Example 2: Impregnation of a Glass Cloth Fibrous Substrate with a (Meth)Acrylic Mixture of Flame-Retardant Character, and Manufacture of a Composite-Material Part

(92) Preparation of the (meth)acrylic mixture: the dispersion of flame-retardant fillers prepared in example 1 is mixed with a dispersion of polymethyl methacrylate (PMMA). The polymer contained in the methacrylic dispersion is a methyl methacrylate polymer referenced 30D54AE, which is manufactured and sold by Arkema, with a molar mass of 120 000 g/mol and a glass transition temperature of 115.7 C.

(93) Impregnation of the fibrous substrate and drying of the impregnated fibrous substrate: a taffeta fabric made of 600T glass fibers, identical to that of example 1, is impregnated with the (meth)acrylic mixture prepared above, without draining. The impregnated fibrous substrate obtained is dried at 80 C. for 10 minutes in an oven, then weighed after drying. The weighing indicates a percentage by mass of (meth)acrylic mixture of 35% by weight relative to the total weight of impregnated fibrous substrate, giving 11.5% by mass of ATH and 23.5% by mass of 30D54AE polymer relative to the total mass of impregnated fibrous substrate. Impregnation is ideal, such that the impregnated substrate obtained is readily handleable, and the adhesion of the ATH fillers to said impregnated fibrous substrate is excellent.

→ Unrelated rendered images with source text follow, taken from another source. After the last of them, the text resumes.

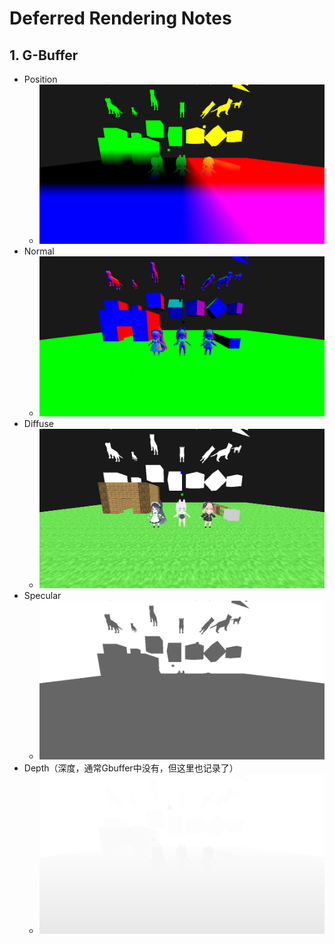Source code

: # Deferred Rendering Notes

## 1. G-Buffer

* Position
  * ![image-20240422223835901](./deferred_rendering/image-20240422223835901.png)
* Normal
  * ![image-20240422235100084](./deferred_rendering/image-20240422235100084.png)
* Diffuse
  * ![image-20240422230336660](./deferred_rendering/image-20240422230336660.png)
* Specular
  * ![image-20240422223934387](./deferred_rendering/image-20240422223934387.png)
* Depth（深度，通常Gbuffer中没有，但这里也记录了）
  * ![image-20240422224144865](./deferred_rendering/image-20240422224144865.png)

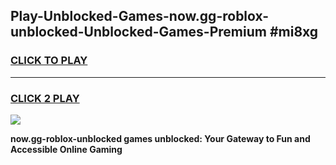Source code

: 
## Play-Unblocked-Games-now.gg-roblox-unblocked-Unblocked-Games-Premium #mi8xg
<h3>
<a href="https://premium.freeplayer.one?title=now.gg-roblox-unblocked&ref=12M">CLICK TO PLAY</a></h3>
<hr>

<h3>
<a href="https://premium.freeplayer.one?title=now.gg-roblox-unblocked&ref=12M">CLICK 2 PLAY</a>
  
</h3>

<a href="https://premium.freeplayer.one?title=now.gg-roblox-unblocked&ref=12M"><img src="https://clearcache.store/games.png"></a>


**now.gg-roblox-unblocked games unblocked: Your Gateway to Fun and Accessible Online Gaming**

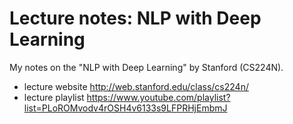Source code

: # Lecture notes: NLP with Deep Learning

My notes on the "NLP with Deep Learning" by Stanford (CS224N).

* lecture website http://web.stanford.edu/class/cs224n/
* lecture playlist https://www.youtube.com/playlist?list=PLoROMvodv4rOSH4v6133s9LFPRHjEmbmJ
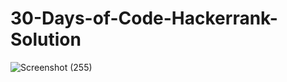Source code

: # 30-Days-of-Code-Hackerrank-Solution
![Screenshot (255)](https://user-images.githubusercontent.com/54471415/118080264-7a87e900-b3d7-11eb-8fc6-999e124498a3.png)
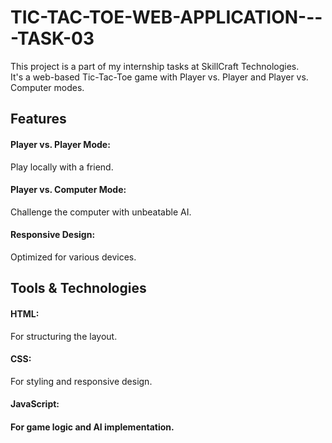 # TIC-TAC-TOE-WEB-APPLICATION----TASK-03

This project is a part of my internship tasks at SkillCraft Technologies. <br>It's a web-based Tic-Tac-Toe game with Player vs. Player and Player vs. Computer modes.

<h2>Features</h2>

<h4>Player vs. Player Mode:</h4> Play locally with a friend.<br>
<h4>Player vs. Computer Mode:</h4> Challenge the computer with unbeatable AI.<br>
<h4>Responsive Design:</h4> Optimized for various devices.<br>

<h2>Tools & Technologies</h2>

<h4>HTML:</h4> For structuring the layout.<br>
<h4>CSS:</h4> For styling and responsive design.<br>
<h4>JavaScript:<h4/> For game logic and AI implementation.<br>
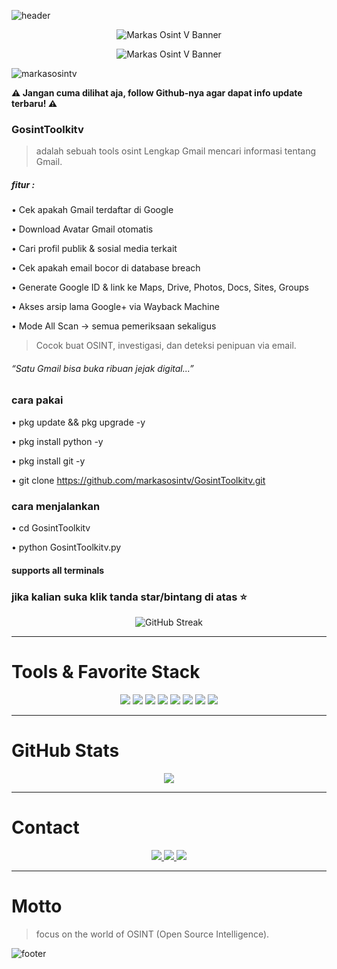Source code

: ![header](https://capsule-render.vercel.app/api?type=waving&color=D7B899&height=200&section=header&text=GosintToolkitv&fontColor=3E2723&fontSize=40&animation=fadeIn)

<p align="center">
  <img src="https://a.top4top.io/p_3522zc2660.jpg" alt="Markas Osint V Banner" />
</p>

<p align="center">
  <img src="https://a.top4top.io/p_3522y7gx00.jpg" alt="Markas Osint V Banner" />
</p>

<p align="left"> 
  <img src="https://komarev.com/ghpvc/?username=markasosintv&label=Profile%20views&color=D7B899&style=flat" alt="markasosintv" /> 
</p>

**⚠ Jangan cuma dilihat aja, follow Github-nya agar dapat info update terbaru! ⚠**


### GosintToolkitv
> adalah sebuah tools osint Lengkap Gmail mencari informasi tentang Gmail.

##### fitur : 
• Cek apakah Gmail terdaftar di Google

• Download Avatar Gmail otomatis

• Cari profil publik & sosial media terkait

• Cek apakah email bocor di database breach

• Generate Google ID & link ke Maps, Drive, Photos, Docs, Sites, Groups

• Akses arsip lama Google+ via Wayback Machine

• Mode All Scan → semua pemeriksaan sekaligus


>  Cocok buat OSINT, investigasi, dan deteksi penipuan via email.

###### “Satu Gmail bisa buka ribuan jejak digital...”


### cara pakai


• pkg update && pkg upgrade -y

• pkg install python -y

• pkg install git -y

• git clone https://github.com/markasosintv/GosintToolkitv.git


### cara menjalankan 

• cd GosintToolkitv

• python GosintToolkitv.py

#### supports all terminals 

### jika kalian suka klik tanda star/bintang di atas ⭐

<p align="center">
  <img src="https://streak-stats.demolab.com?user=markasosintv&theme=dark&background=000000&ring=D7B899&fire=B8860B&currStreakLabel=B8860B&currStreakNum=ffffff&sideNums=ffffff&dates=D7B899&sideLabels=ffffff" alt="GitHub Streak" />
</p>

---

# Tools & Favorite Stack
<p align="center">
  <img src="https://img.shields.io/badge/Brave-3E2723?style=for-the-badge&logo=Brave&logoColor=white" />
  <img src="https://img.shields.io/badge/Tor_Browser-D7B899?style=for-the-badge&logo=Tor-Browser&logoColor=3E2723" />
  <img src="https://img.shields.io/badge/tmux-3E2723?style=for-the-badge&logo=tmux&logoColor=white" />
  <img src="https://img.shields.io/badge/GIT-B8860B?style=for-the-badge&logo=git&logoColor=white" />
  <img src="https://img.shields.io/badge/GitHub-000000?style=for-the-badge&logo=github&logoColor=D7B899" />
  <img src="https://img.shields.io/badge/Wireshark-3E2723?style=for-the-badge&logo=Wireshark&logoColor=white" />
  <img src="https://img.shields.io/badge/burpsuite-D7B899?style=for-the-badge&logo=burpsuite&logoColor=3E2723" />
  <img src="https://img.shields.io/badge/metasploit-B8860B?style=for-the-badge&logo=metasploit&logoColor=white" />
</p>

---

# GitHub Stats
<p align="center">
  <img src="https://github-readme-stats.vercel.app/api?username=markasosintv&show_icons=true&bg_color=000000&title_color=D7B899&text_color=ffffff&icon_color=B8860B&border_color=3E2723" />
</p>

---

# Contact
<p align="center">
  <a href="https://t.me/viasec0129">
    <img src="https://img.shields.io/badge/Owner-@viasec0129-3E2723?style=for-the-badge&logo=telegram&logoColor=white" />
  </a>
  <a href="https://t.me/markasosintv">
    <img src="https://img.shields.io/badge/Grup-markasosintv-D7B899?style=for-the-badge&logo=telegram&logoColor=3E2723" />
  </a>
  <a href="https://linktr.ee/linklengkapkami">
    <img src="https://img.shields.io/badge/Linktree-Full_Link-B8860B?style=for-the-badge&logo=linktree&logoColor=white" />
  </a>
</p>

---

#  Motto
> focus on the world of OSINT (Open Source Intelligence).

![footer](https://capsule-render.vercel.app/api?type=waving&color=D7B899&height=150&section=footer&fontColor=3E2723)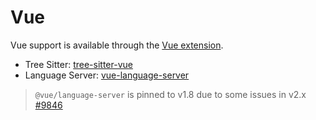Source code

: # Vue

Vue support is available through the [Vue extension](https://github.com/zed-industries/zed/tree/main/extensions/vue).

- Tree Sitter: [tree-sitter-vue](https://github.com/tree-sitter-grammars/tree-sitter-vue)
- Language Server: [vue-language-server](https://github.com/vuejs/language-tools/)

> `@vue/language-server` is pinned to v1.8 due to some issues in v2.x [#9846](https://github.com/zed-industries/zed/pull/9846)
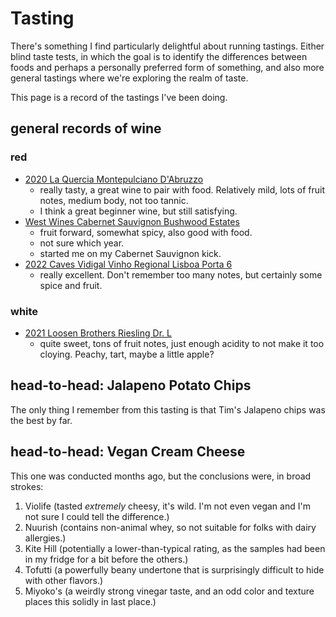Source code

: # Tasting

There's something I find particularly delightful about running tastings. Either blind taste tests, in which the goal is to identify the differences between foods and perhaps a personally preferred form of something, and also more general tastings where we're exploring the realm of taste.

This page is a record of the tastings I've been doing.

## general records of wine

### red
- [2020 La Quercia Montepulciano D'Abruzzo](https://www.cellartracker.com/wine.asp?iWine=4097870)
    - really tasty, a great wine to pair with food. Relatively mild, lots of fruit notes, medium body, not too tannic.
    - I think a great beginner wine, but still satisfying.
- [West Wines Cabernet Sauvignon Bushwood Estates](https://www.cellartracker.com/wine.asp?iWine=3093541)
    - fruit forward, somewhat spicy, also good with food.
    - not sure which year.
    - started me on my Cabernet Sauvignon kick.
- [2022 Caves Vidigal Vinho Regional Lisboa Porta 6](https://www.cellartracker.com/wine.asp?iWine=4631270)
    - really excellent. Don't remember too many notes, but certainly some spice and fruit.

### white

- [2021 Loosen Brothers Riesling Dr. L](https://www.cellartracker.com/wine.asp?iWine=4298399)
    -  quite sweet, tons of fruit notes, just enough acidity to not make it too cloying. Peachy, tart, maybe a little apple?

## head-to-head: Jalapeno Potato Chips

The only thing I remember from this tasting is that Tim's Jalapeno chips was the best by far.

## head-to-head: Vegan Cream Cheese

This one was conducted months ago, but the conclusions were, in broad strokes:

1. Violife (tasted *extremely* cheesy, it's wild. I'm not even vegan and I'm not sure I could tell the difference.)
2. Nuurish (contains non-animal whey, so not suitable for folks with dairy allergies.)
3. Kite Hill (potentially a lower-than-typical rating, as the samples had been in my fridge for a bit before the others.)
4. Tofutti (a powerfully beany undertone that is surprisingly difficult to hide with other flavors.)
5. Miyoko's (a weirdly strong vinegar taste, and an odd color and texture places this solidly in last place.)
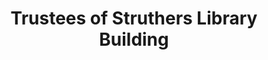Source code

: ---
layout: repo
title: "Trustees of Struthers Library Building"
id: 15456
permalink: repos/15456/
---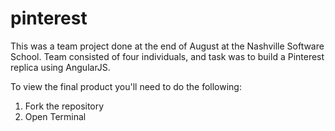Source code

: # pinterest

This was a team project done at the end of August at the Nashville Software School. 
Team consisted of four individuals, and task was to build a Pinterest replica using AngularJS.

To view the final product you'll need to do the following:
1. Fork the repository
2. Open Terminal 
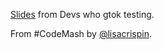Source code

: [Slides](http://www.slideshare.net/lisacrispin/developers-who-grok-testing-why-i-love-them-and-how-they-mitigate-risk) from Devs who gtok testing.


From #CodeMash by [@lisacrispin](https://twitter.com/lisacrispin).

 
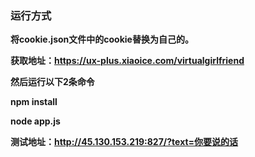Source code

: ### **运行方式**

**将cookie.json文件中的cookie替换为自己的。**

**获取地址：https://ux-plus.xiaoice.com/virtualgirlfriend**

**然后运行以下2条命令**

**npm install**

**node app.js**

**测试地址：http://45.130.153.219:827/?text=你要说的话**

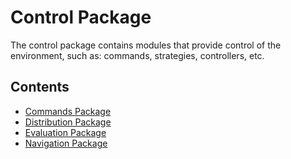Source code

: # Control Package

The control package contains modules that provide control of the environment, such as: commands, strategies, controllers, etc.

## Contents

- [Commands Package](https://github.com/furgbol/ai/tree/master/control/cmd)
- [Distribution Package](https://github.com/furgbol/ai/tree/master/control/distribution)
- [Evaluation Package](https://github.com/furgbol/ai/tree/master/control/evaluation)
- [Navigation Package](https://github.com/furgbol/ai/tree/master/control/navigation)
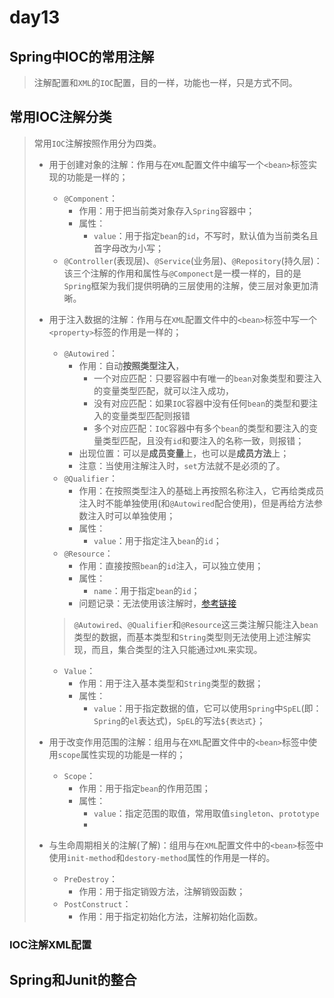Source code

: # day13

## Spring中IOC的常用注解

> 注解配置和`XML`的`IOC`配置，目的一样，功能也一样，只是方式不同。

## 常用IOC注解分类

> 常用`IOC`注解按照作用分为四类。
>
> - 用于创建对象的注解：作用与在`XML`配置文件中编写一个`<bean>`标签实现的功能是一样的；
>
>   - `@Component`：
>     - 作用：用于把当前类对象存入`Spring`容器中；
>     - 属性：
>       - `value`：用于指定`bean`的`id`，不写时，默认值为当前类名且首字母改为小写；
>   - `@Controller`(表现层)、`@Service`(业务层)、`@Repository`(持久层)：该三个注解的作用和属性与`@Componect`是一模一样的，目的是`Spring`框架为我们提供明确的三层使用的注解，使三层对象更加清晰。
>
> - 用于注入数据的注解：作用与在`XML`配置文件中的`<bean>`标签中写一个`<property>`标签的作用是一样的；
>
>   - `@Autowired`：
>     - 作用：自动**按照类型注入**，
>       - 一个对应匹配：只要容器中有唯一的`bean`对象类型和要注入的变量类型匹配，就可以注入成功，
>       - 没有对应匹配：如果`IOC`容器中没有任何`bean`的类型和要注入的变量类型匹配则报错
>       - 多个对应匹配：`IOC`容器中有多个`bean`的类型和要注入的变量类型匹配，且没有`id`和要注入的名称一致，则报错；
>     - 出现位置：可以是**成员变量**上，也可以是**成员方法**上；
>     - 注意：当使用注解注入时，`set`方法就不是必须的了。
>   - `@Qualifier`：
>     - 作用：在按照类型注入的基础上再按照名称注入，它再给类成员注入时不能单独使用(和`@Autowired`配合使用)，但是再给方法参数注入时可以单独使用；
>     - 属性：
>       - `value`：用于指定注入`bean`的`id`；
>   - `@Resource`：
>     - 作用：直接按照`bean`的`id`注入，可以独立使用；
>     - 属性：
>       - `name`：用于指定`bean`的`id`；
>     - 问题记录：无法使用该注解时，[参考链接](https://blog.csdn.net/BlackPlus28/article/details/82828400)
>
>   > `@Autowired`、`@Qualifier`和`@Resource`这三类注解只能注入`bean`类型的数据，而基本类型和`String`类型则无法使用上述注解实现，而且，集合类型的注入只能通过`XML`来实现。
>
>   - `Value`：
>     - 作用：用于注入基本类型和`String`类型的数据；
>     - 属性：
>       - `value`：用于指定数据的值，它可以使用`Spring`中`SpEL`(即：`Spring`的`el`表达式)，`SpEL`的写法`${表达式}`；
>
> - 用于改变作用范围的注解：组用与在`XML`配置文件中的`<bean>`标签中使用`scope`属性实现的功能是一样的；
>
>   - `Scope`：
>     - 作用：用于指定`bean`的作用范围；
>     - 属性：
>       - `value`：指定范围的取值，常用取值`singleton`、`prototype`
>       - 
>
> - 与生命周期相关的注解(了解)：组用与在`XML`配置文件中的`<bean>`标签中使用`init-method`和`destory-method`属性的作用是一样的。
>
>   - `PreDestroy`：
>     - 作用：用于指定销毁方法，注解销毁函数；
>   - `PostConstruct`：
>     - 作用：用于指定初始化方法，注解初始化函数。

### IOC注解XML配置

> 

## Spring和Junit的整合

> 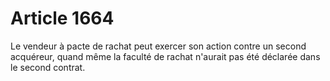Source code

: # Article 1664

<p>Le vendeur à pacte de rachat peut exercer son action contre un second acquéreur, quand même la faculté de rachat n'aurait pas été déclarée dans le second contrat.</p>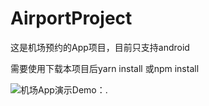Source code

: # AirportProject

这是机场预约的App项目，目前只支持android

需要使用下载本项目后yarn install 或npm install


![机场App演示Demo：](https://github.com/messi0087/AirportProject/blob/master/%E6%9C%BA%E5%9C%BAApp%E6%BC%94%E7%A4%BAdemo.gif
).
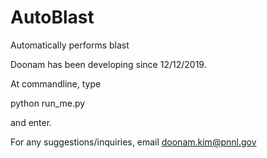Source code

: # AutoBlast
Automatically performs blast

Doonam has been developing since 12/12/2019.

At commandline, type

   python run_me.py

and enter.


For any suggestions/inquiries, email doonam.kim@pnnl.gov
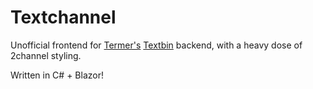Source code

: # Textchannel
Unofficial frontend for [Termer's](https://github.com/termermc) [Textbin](https://github.com/termermc/textbin-backend) backend, with
a heavy dose of 2channel styling. 

Written in C# + Blazor!
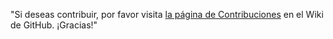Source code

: "Si deseas contribuir, por favor visita [la página de Contribuciones](https://github.com/musescore/MuseScore/wiki/Contributing) en el Wiki de GitHub. ¡Gracias!"
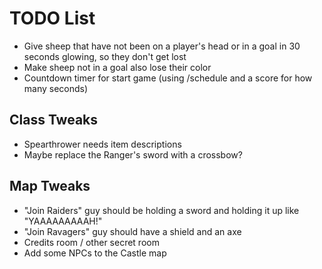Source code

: # TODO List

- Give sheep that have not been on a player's head or in a goal in 30 seconds glowing, so they don't get lost
- Make sheep not in a goal also lose their color
- Countdown timer for start game (using /schedule and a score for how many seconds)

## Class Tweaks

- Spearthrower needs item descriptions
- Maybe replace the Ranger's sword with a crossbow?

## Map Tweaks

- "Join Raiders" guy should be holding a sword and holding it up like "YAAAAAAAAAH!"
- "Join Ravagers" guy should have a shield and an axe
- Credits room / other secret room
- Add some NPCs to the Castle map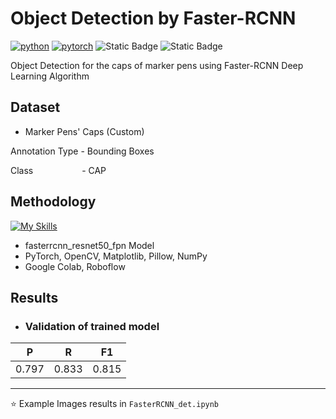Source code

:# Object Detection by Faster-RCNN
[![python](https://img.shields.io/badge/Python-3.11-3776AB.svg?style=flat&logo=python&logoColor=white)](https://www.python.org)
[![pytorch](https://img.shields.io/badge/PyTorch-2.6.0-EE4C2C.svg?style=flat&logo=pytorch)](https://pytorch.org)
![Static Badge](https://img.shields.io/badge/Object-Detection-cyan)
![Static Badge](https://img.shields.io/badge/FasterRCNN-8A2BE2)

Object Detection for the caps of marker pens using Faster-RCNN Deep Learning Algorithm

## Dataset
- Marker Pens' Caps (Custom)

Annotation Type - Bounding Boxes

Class &nbsp; &nbsp; &nbsp; &nbsp; &nbsp; &nbsp; &nbsp; &nbsp; &ensp; - CAP

## Methodology
[![My Skills](https://skillicons.dev/icons?i=pytorch,opencv&theme=light)](https://skillicons.dev)

- fasterrcnn_resnet50_fpn Model
- PyTorch, OpenCV, Matplotlib, Pillow, NumPy
- Google Colab, Roboflow

## Results
- ### Validation of trained model

| P     | R     | F1    |
| ----- | ----- | ----- |
| 0.797 | 0.833 | 0.815 |

---
⭐ Example Images results in `FasterRCNN_det.ipynb`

(94) Consolidation of the impregnated fibrous substrate: a first sheet of Kapton, a polyimide film with high thermal stability developed and sold in particular by DuPont, is placed onto a first steel plate. A mold is then positioned on the Kapton sheet, the mold being lower in thickness than the eventual composite-material part, such that the heating plates bear against the impregnated fibrous substrate and not against the mold, so as to ensure effective compression. Placed within the mold are four plies of fibrous substrate impregnated with polymer matrix. A second sheet of Kapton is then placed onto the plies, followed by a second steel plate on the second sheet of Kapton.

(95) The resulting assembly is installed between the two heating plates of the hydraulic press, said heating plates having a temperature of 250 C. The heating plates are brought into contact with one another, without pressure, for 3 minutes. A pressure of 20 bar is then added for 3 minutes. The plates are subsequently cooled by virtue of a cold-water valve; heating is discontinued and the pressure is maintained. When the temperature of the plates reaches 60 C., the cold-water valve is closed and an air valve is opened so as to evacuate the water from the plates. The assembly is extracted from the heating plates, and the composition-material part is demolded.